- Request
Where the string "insecure" shows up in a line of the records, copy that line.

- Entries shown
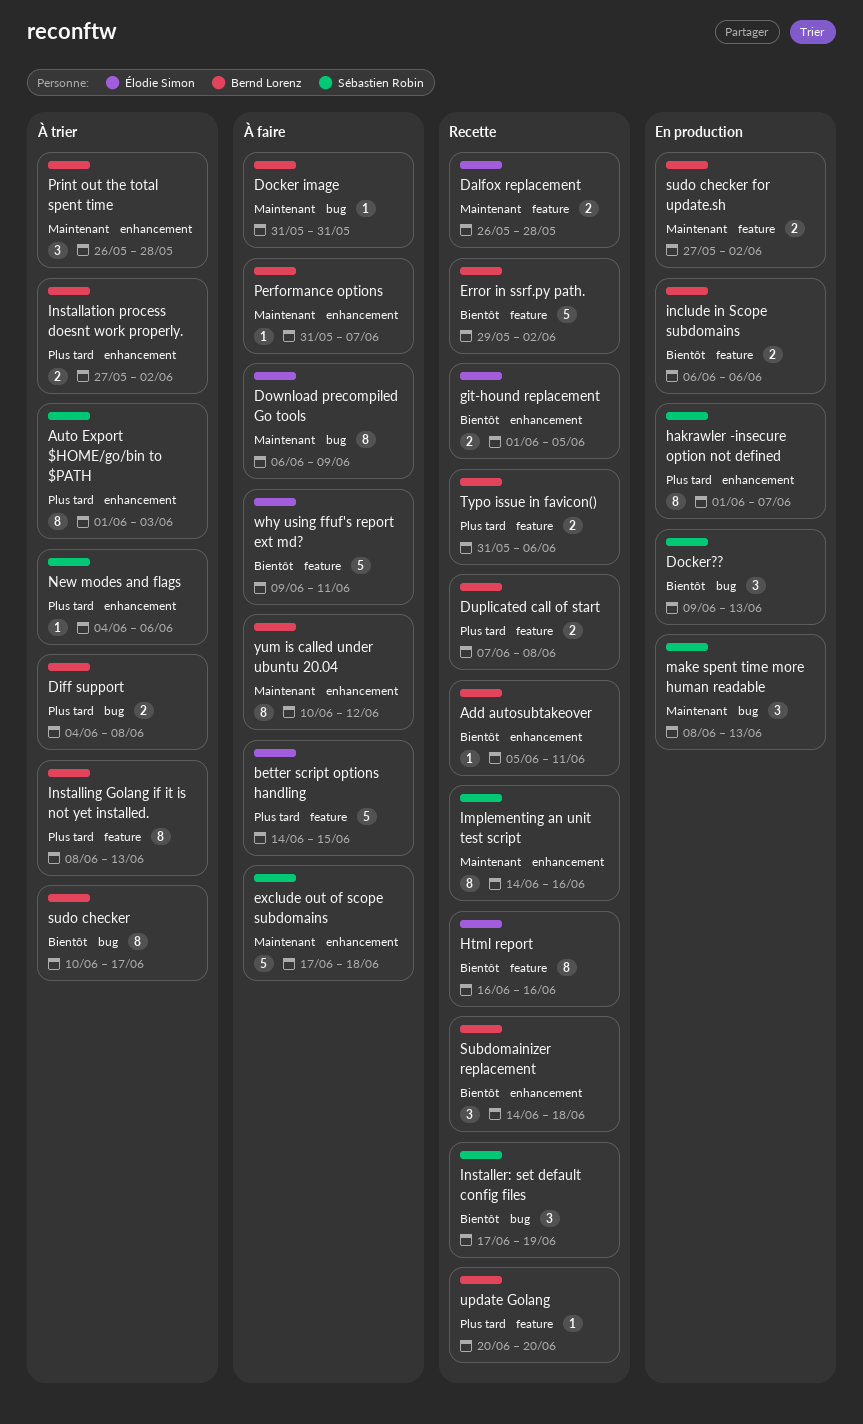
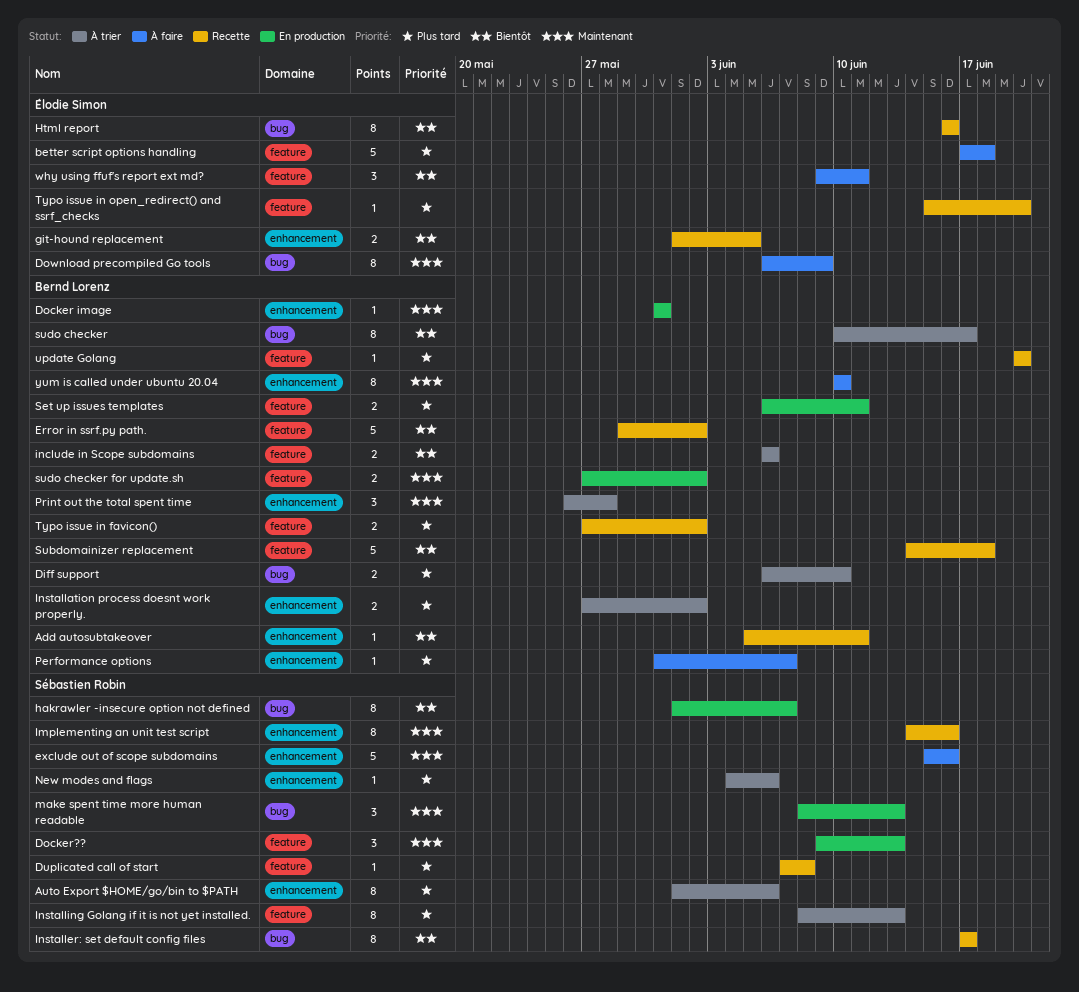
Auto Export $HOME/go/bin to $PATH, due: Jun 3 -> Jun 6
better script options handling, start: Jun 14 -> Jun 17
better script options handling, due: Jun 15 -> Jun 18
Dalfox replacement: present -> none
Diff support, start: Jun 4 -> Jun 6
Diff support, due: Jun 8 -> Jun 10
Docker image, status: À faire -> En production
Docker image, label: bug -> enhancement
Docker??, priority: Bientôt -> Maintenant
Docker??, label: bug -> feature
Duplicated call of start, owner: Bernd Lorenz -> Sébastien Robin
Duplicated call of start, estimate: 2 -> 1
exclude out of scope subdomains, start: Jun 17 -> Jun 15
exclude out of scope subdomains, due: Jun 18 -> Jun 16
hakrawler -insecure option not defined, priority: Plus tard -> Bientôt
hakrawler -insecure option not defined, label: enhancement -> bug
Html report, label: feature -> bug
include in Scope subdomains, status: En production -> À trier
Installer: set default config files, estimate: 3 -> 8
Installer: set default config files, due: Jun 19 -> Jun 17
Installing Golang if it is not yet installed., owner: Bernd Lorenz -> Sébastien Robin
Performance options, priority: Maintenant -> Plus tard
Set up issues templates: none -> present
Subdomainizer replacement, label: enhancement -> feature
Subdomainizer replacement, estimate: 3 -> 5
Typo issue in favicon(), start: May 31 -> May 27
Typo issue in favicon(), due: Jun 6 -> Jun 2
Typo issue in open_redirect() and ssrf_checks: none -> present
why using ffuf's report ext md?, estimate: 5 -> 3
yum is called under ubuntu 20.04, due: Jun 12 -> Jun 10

---

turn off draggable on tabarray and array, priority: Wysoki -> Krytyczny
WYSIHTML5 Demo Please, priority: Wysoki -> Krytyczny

* * *

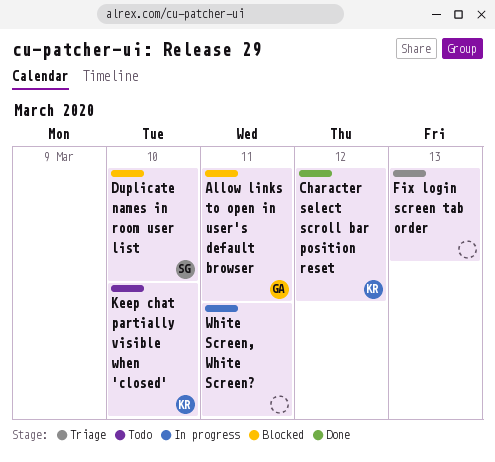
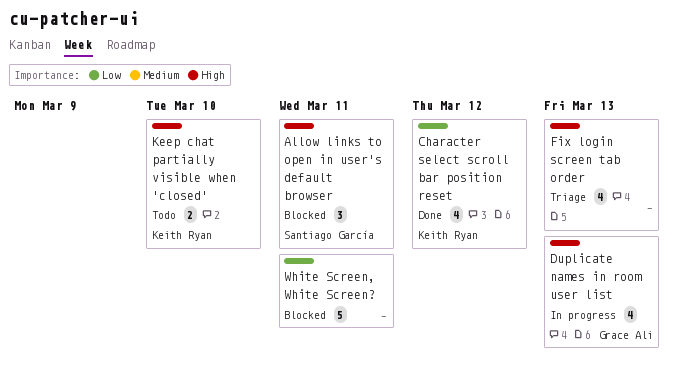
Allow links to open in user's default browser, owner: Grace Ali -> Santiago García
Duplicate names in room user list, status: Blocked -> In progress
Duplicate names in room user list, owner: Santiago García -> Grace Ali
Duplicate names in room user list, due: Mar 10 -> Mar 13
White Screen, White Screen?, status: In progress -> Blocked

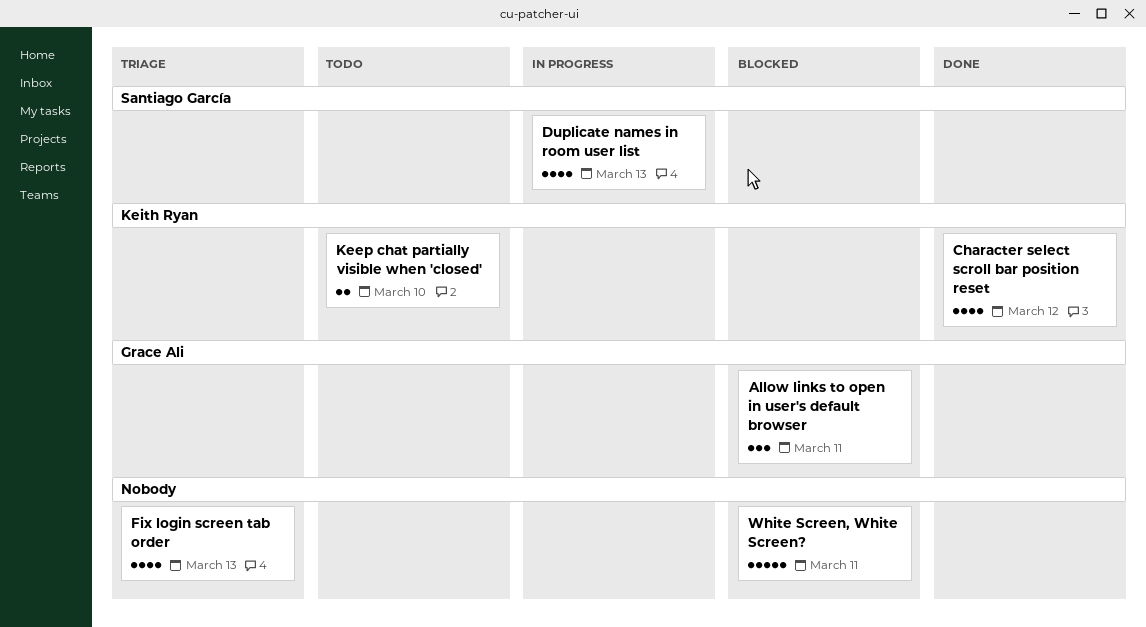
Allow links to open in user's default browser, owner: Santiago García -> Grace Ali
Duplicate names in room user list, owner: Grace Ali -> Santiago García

- Written answer
hakrawler -insecure option not defined, priority: Plus tard -> Bientôt
hakrawler -insecure option not defined, label: enhancement -> bug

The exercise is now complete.